**Exercise requirements**
The listing below holds pictures; exclude them. Return exactly the lines from the one with "Iliffe Media Group" through the one with "competitive rates and".

**Supplied records**
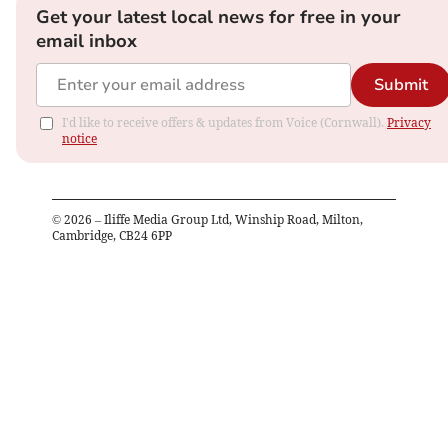
Get your latest local news for free in your
email inbox
Submit
I'd like to receive offers & updates from Voice (Cornwall).
Privacy
notice
©
2026
– Iliffe Media Group Ltd, Winship Road, Milton,
Cambridge, CB24 6PP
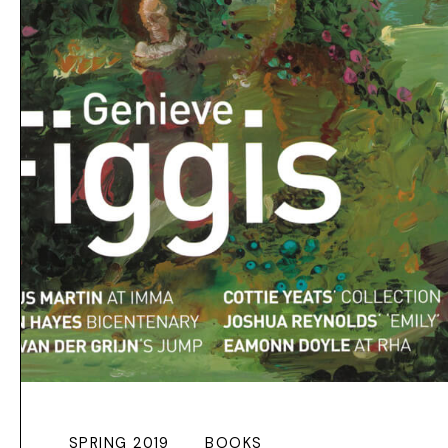
SPRING 2019
BOOKS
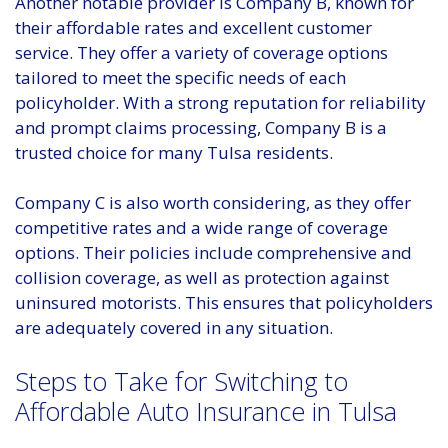
Another notable provider is Company B, known for
their affordable rates and excellent customer
service. They offer a variety of coverage options
tailored to meet the specific needs of each
policyholder. With a strong reputation for reliability
and prompt claims processing, Company B is a
trusted choice for many Tulsa residents.
Company C is also worth considering, as they offer
competitive rates and a wide range of coverage
options. Their policies include comprehensive and
collision coverage, as well as protection against
uninsured motorists. This ensures that policyholders
are adequately covered in any situation.
Steps to Take for Switching to
Affordable Auto Insurance in Tulsa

**Answer area**
– Iliffe Media Group Ltd, Winship Road, Milton,
Cambridge, CB24 6PP
SPRING 2019
BOOKS
Another notable provider is Company B, known for
their affordable rates and excellent customer
service. They offer a variety of coverage options
tailored to meet the specific needs of each
policyholder. With a strong reputation for reliability
and prompt claims processing, Company B is a
trusted choice for many Tulsa residents.
Company C is also worth considering, as they offer
competitive rates and a wide range of coverage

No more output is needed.